Проникнутый глубоким уважением к знаменитому городу, мистер Пикквик стоял на главной его улице и смотрел с видом ученой любознательности на окружающие предметы. Перед ним во всей красоте расстилалась торговая площадь, и в центре ее — огромный трактир с блестящей вывеской весьма замысловатого вида: то был на мраморной колонне сизо-бирюзовый лев с высунутым языком и тремя низенькими ножками, поднятыми на воздух, между тем как четвертая лапа неистово опиралась на колонну. Тут были также пожарный двор и страховая от огня контора, хлебные амбары, водочный завод, булочная, пивная и башмачная лавка, принимавшая также на себя обязанность доставлять честным гражданам потребное количество шляп, фуражек, колпаков, зонтиков, чепчиков и учебных книг по всем отраслям наук. Был тут красный кирпичный домик с небольшим вымощенным двором, принадлежавший, как всем было известно, городскому адвокату, и был тут, сверх того, другой красный кирпичный домик с венецианскими ставнями и огромной вывеской над воротами, где явственно обозначалось золотыми буквами жилище городского врача. Две-три дюжины мальчишек бежали через площадь на поле крикетистов, и два-три лавочника стояли у своих дверей, увлекаемые очевидным желанием быть свидетелями национальной игры. Все это заметил мистер Пикквик отчетливо и ясно, и уже в душе его заранее обрисовался план красноречивейшей страницы путевых впечатлений. Рассчитывая написать ее при первом удобном случае, он поспешил присоединиться к своим друзьям, которые уже поворотили из главной улицы и созерцали на краю города широкое поле битвы.

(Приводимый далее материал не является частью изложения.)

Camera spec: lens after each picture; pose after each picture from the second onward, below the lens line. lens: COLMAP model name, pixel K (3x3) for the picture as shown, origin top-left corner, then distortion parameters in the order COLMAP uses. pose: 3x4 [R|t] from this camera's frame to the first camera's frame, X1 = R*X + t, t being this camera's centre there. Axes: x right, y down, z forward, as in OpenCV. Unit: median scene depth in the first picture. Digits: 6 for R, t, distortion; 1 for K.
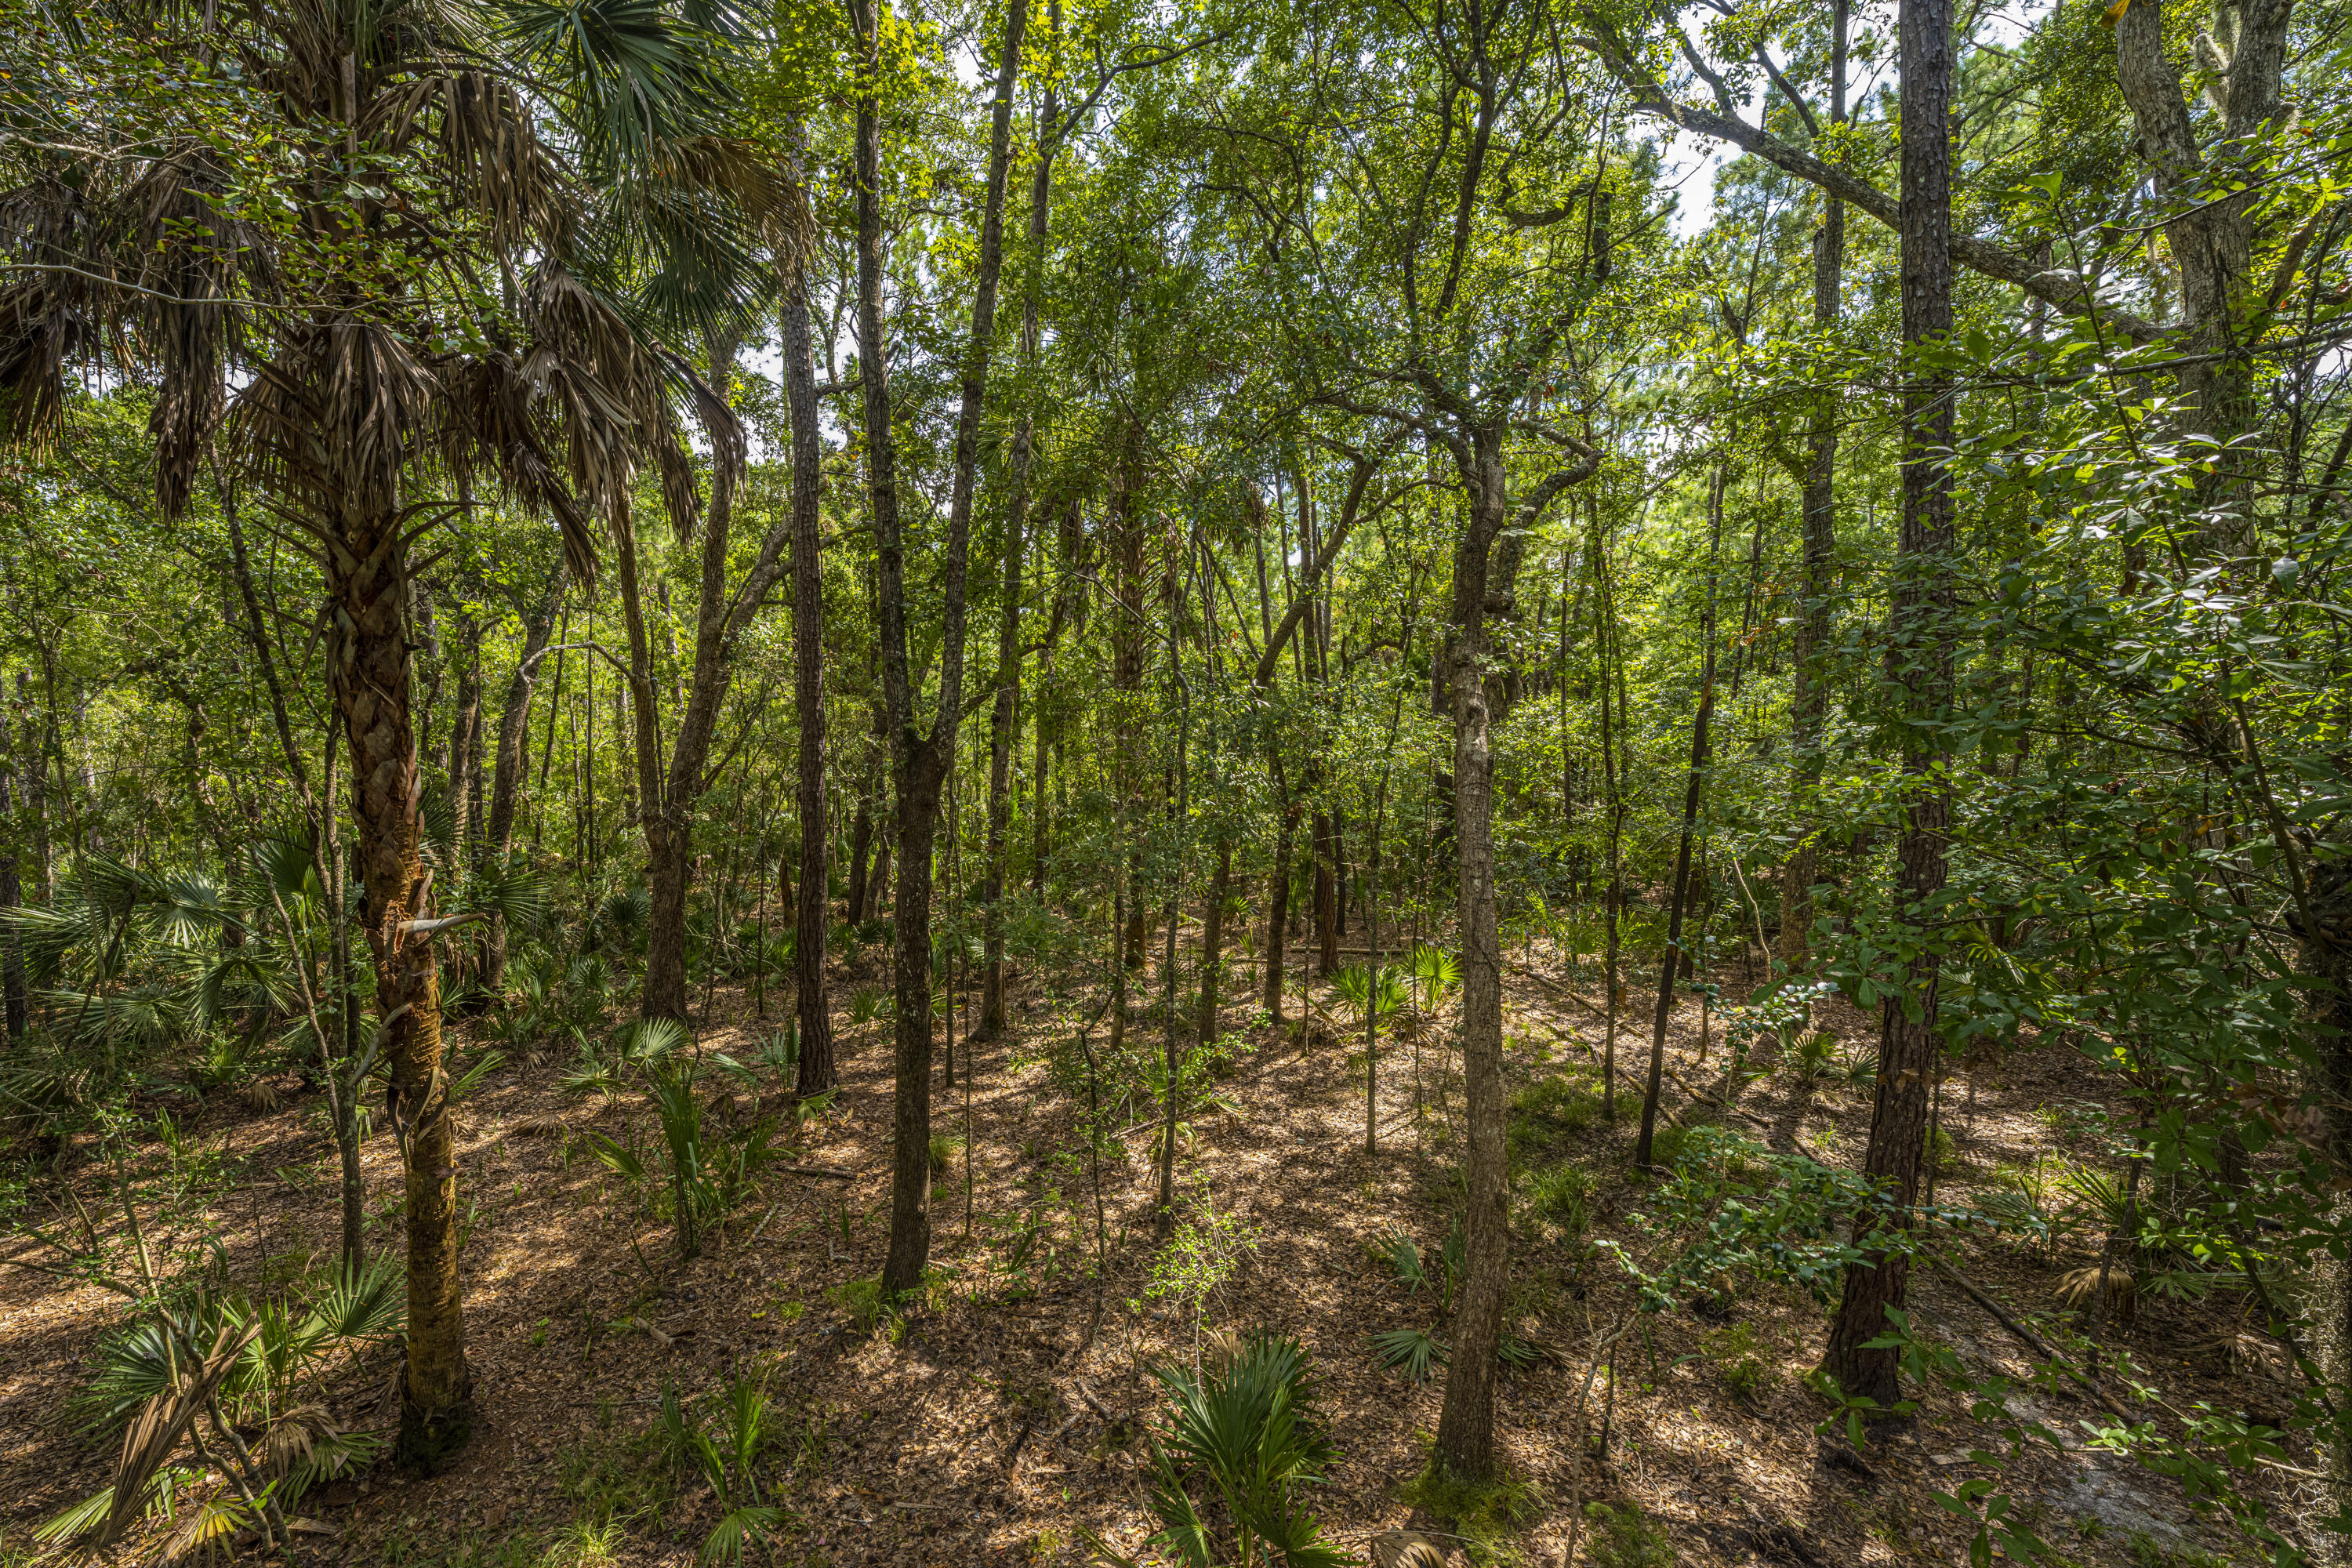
lens RADIAL K [[940.7, 0, 1167.5], [0, 940.7, 766.6], [0, 0, 1]] dist [0.000064, 0.000303]
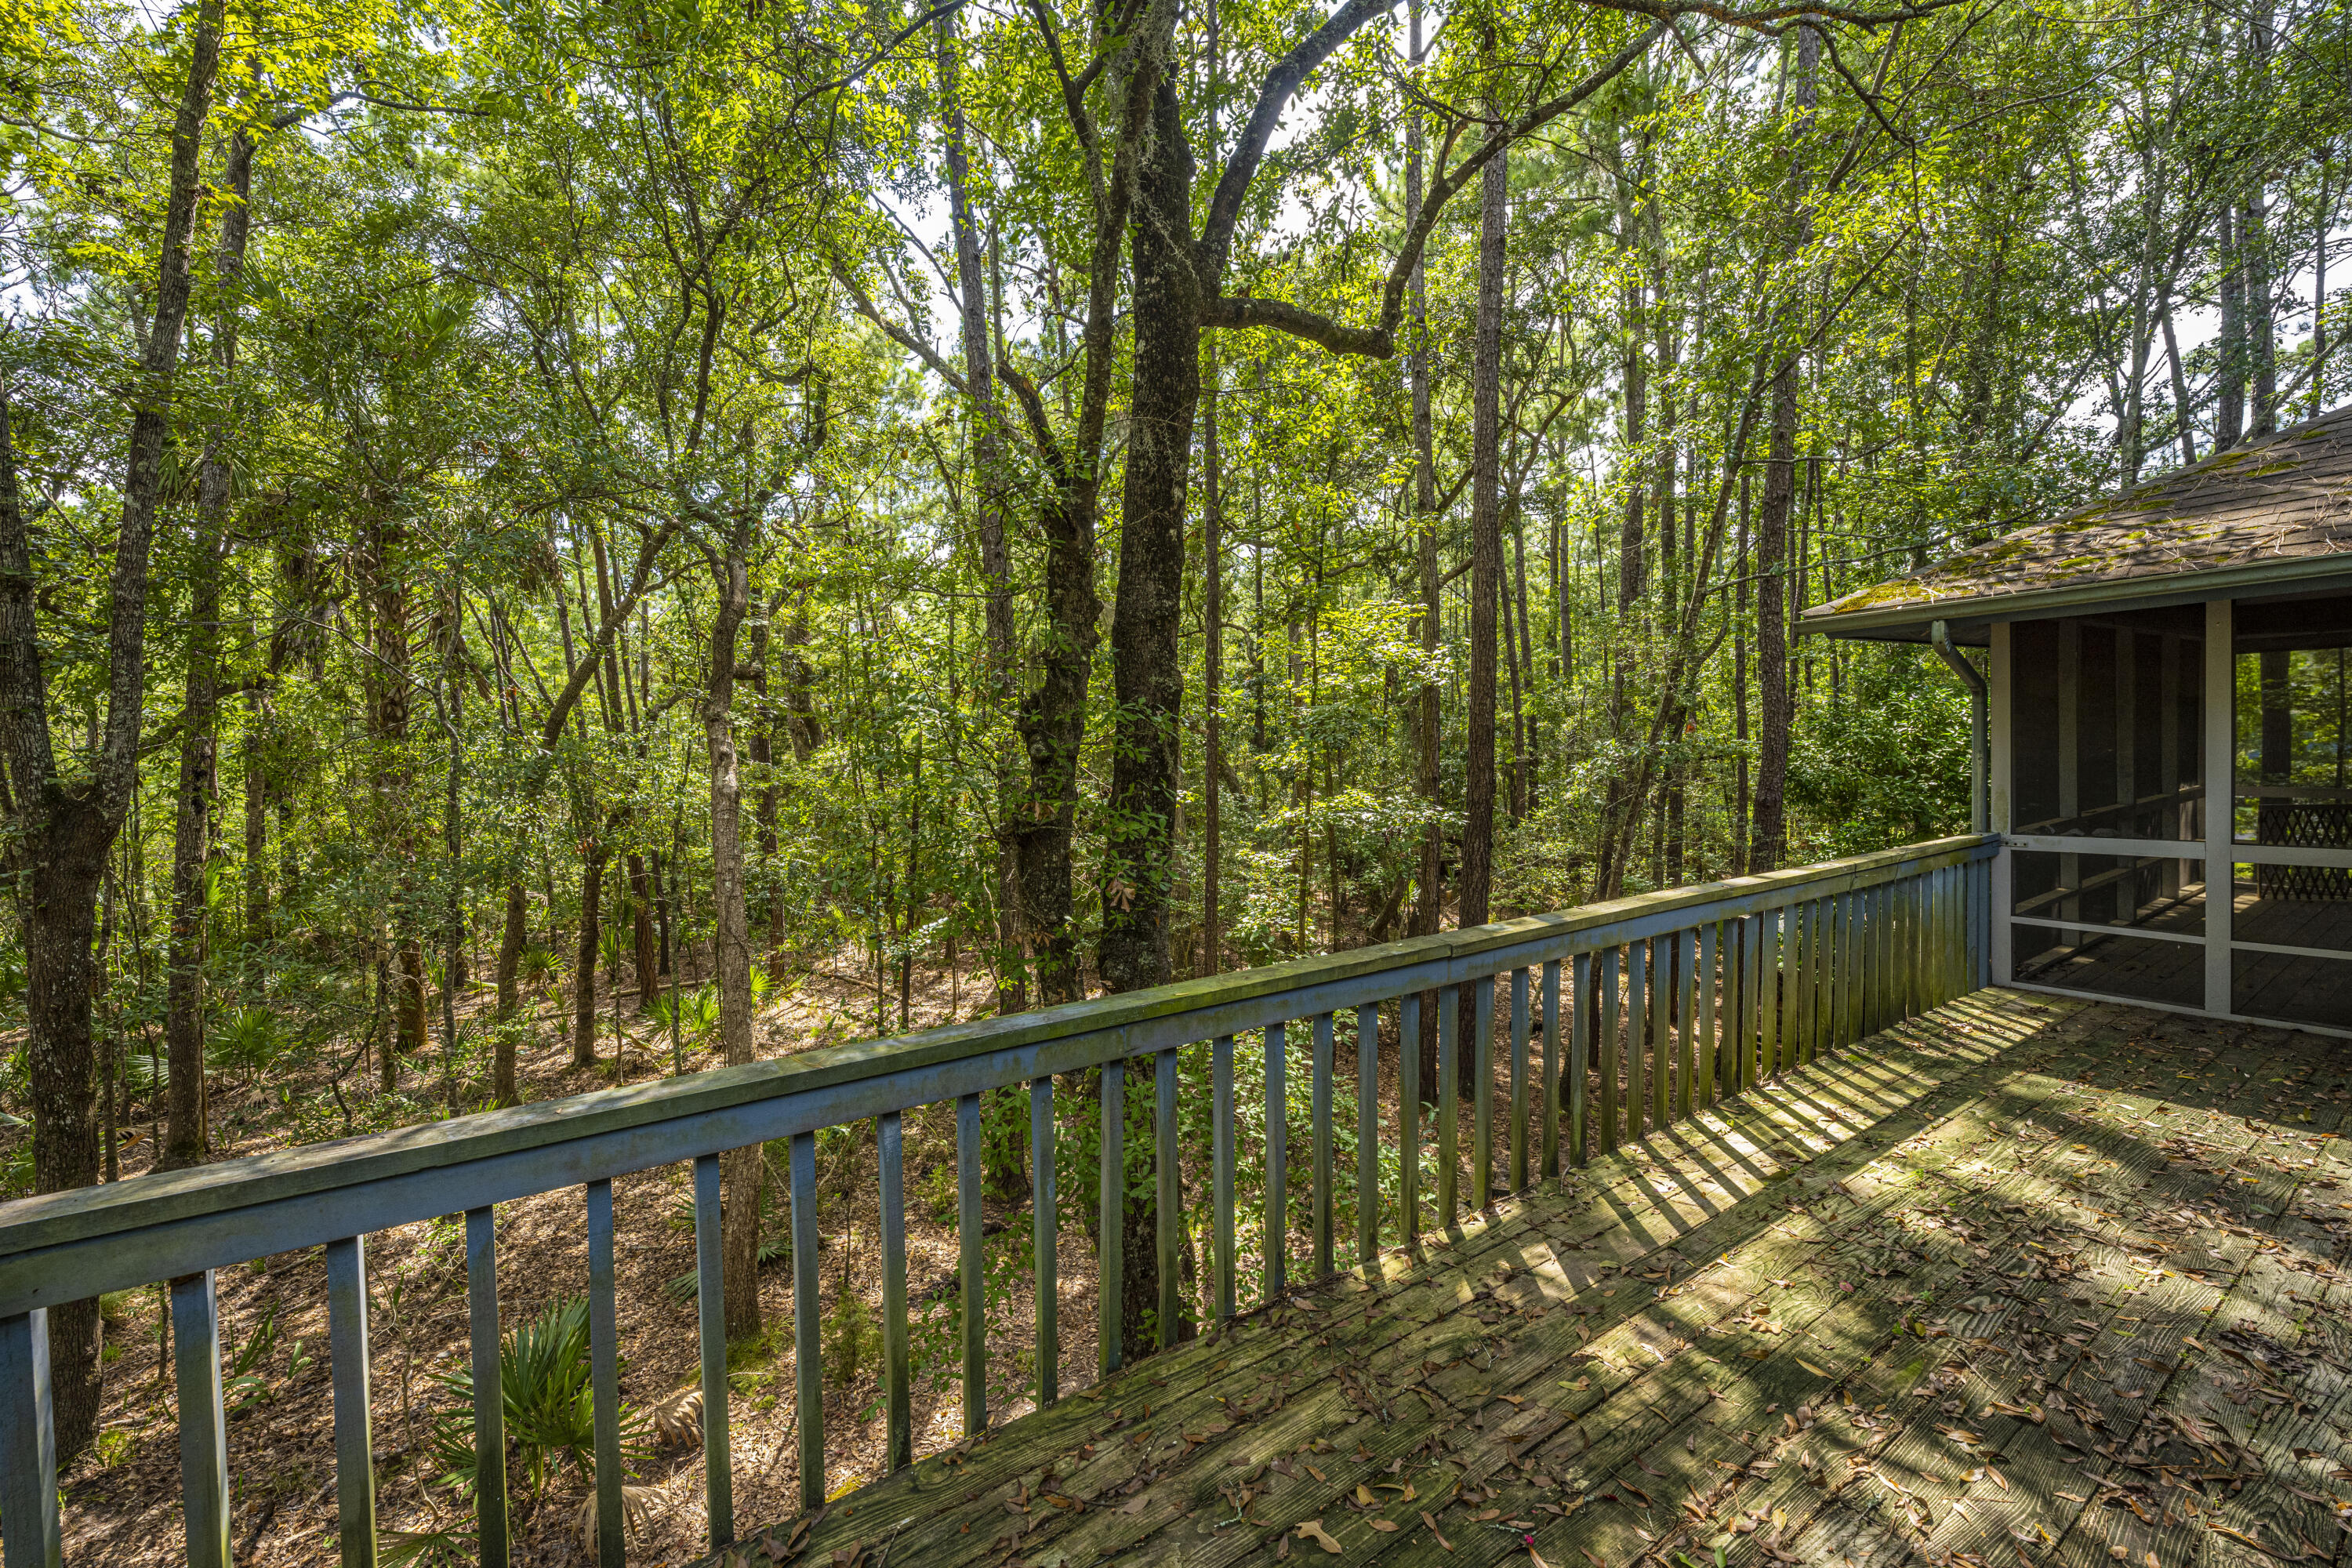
lens RADIAL K [[940.7, 0, 1167.5], [0, 940.7, 766.6], [0, 0, 1]] dist [0.000064, 0.000303]
pose [[0.799659, -0.028323, 0.599786, 0.016086], [0.054960, 0.998146, -0.026140, 0.012599], [-0.597934, 0.053867, 0.799733, -0.207930]]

Уиккеты были уже совсем готовы, и неподалеку от них красовались две палатки обширного размера, снабженные всеми принадлежностями для отдыха и прохлады состязающихся крикетистов. Но игра еще не начиналась. Два или три героя из Дингли-Делля и столько же городских богатырей забавлялись на чистом воздухе, с величественным видом перекидывая с руки на руку массивные шары. Другие крикетисты в соломенных шляпах, фланелевых куртках и белых штанах бродили около палаток, куда и мистер Уардль повел своих гостей.
Полдюжины приветствий, громких и радушных, встретили прибытие пожилого джентльмена. Все фланелевые куртки выступили вперед, когда он начал рекомендовать своих гостей, джентльменов из Лондона, желавших с нетерпением видеть собственными глазами национальное игрище, которое, нет сомнения, доставит им одно из величайших наслаждений.